START Page extract

    Seattle, WA
    98125-1232

    As you can see by this message unsolicited e-mail is an invasion of your
    privacy. As you can also see it can be sent anonymously

    We will continue our efforts until all spam is eliminated.

    To join please visit www.spamcop.net or contact
    jkdom@mail.julianhaight.com

    We will continue to send out this message until we convince all ISP's to
    stop all spammers.

    !!!Stop low-lifes from invading your inbox with their junk!!!
    ---- end quote ------------

    If they spew out fake spam which can only be meant for slanderous purposes, would you really expect them to *not* be in the virus game. Almost all these Windows viruses, if you hexdump them, have smtp capability. It's quite thinkable that a fair amount of them are really experiments rather than 'bad things done to innocent users because the virus writer likes doing that'.

    There must be a lot of money involved in the art of spamming still. I wouldn't be surprised if spamhauses are partially means of laundering money as well (think about it). Either way, these people *are* criminals and one should consider them as such.

END Page extract

§ **What to do**:
a – In the post on spam, what capability do almost all the Windows viruses have when hexdumped?
b – Proceed with the post on spam, writing the text that follows its last sentence.

START Information provided

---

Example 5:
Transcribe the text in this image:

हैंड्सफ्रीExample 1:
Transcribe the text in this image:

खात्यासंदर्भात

END Information provided

§ **Written answers**:
a – They have SMTP capability.

b –
  3. Spammers as cyber-terrorists by Anonymous Coward · · Score: 3, Insightful

    Finally this is our chance to make Congress liken spammers to cyber-terrorists, and for a reason politicians fear and know well enough to do something about it: "Now some of the spammers are even building a network of worm-ridden computers, possibly at the fingertips of a madman who is willing to do anything for money, and may only be waiting to turn them into Weapons of Mass Disruption, wreaking havoc to the Nation, the Internet, and e-mail as we know it..." (spooky, huh? ;-))
    Outlaw spammers, put an end to spam. Sometimes it's as simple as that. (And it works: Haven't seen much fax spam for years...)
    Just be "Mr. Concerned Citizen" for once and send articles like this to your congresscritter now. Let them know what spammers have already done "to your kids" (rather omit the "to your p...s" part even if you've ordered their pills and pumps) "and to your computers".

  4. Spam ostrich by fmaxwell · · Score: 5, Insightful

    I most certainly hope so! Blacklists are a cure far worse than the disease, and I'm completely rooting for the spammers here.

    Publishing spam blacklists is a form of free speech and what you're advocating is the use of illegal means (DDoS) to suppress free speech. You suck.

    What with bayesian junk filtering and using uniquely generated email addresses whenever I give them, I never see any spam, and the bandwidth it's costing me is minimal.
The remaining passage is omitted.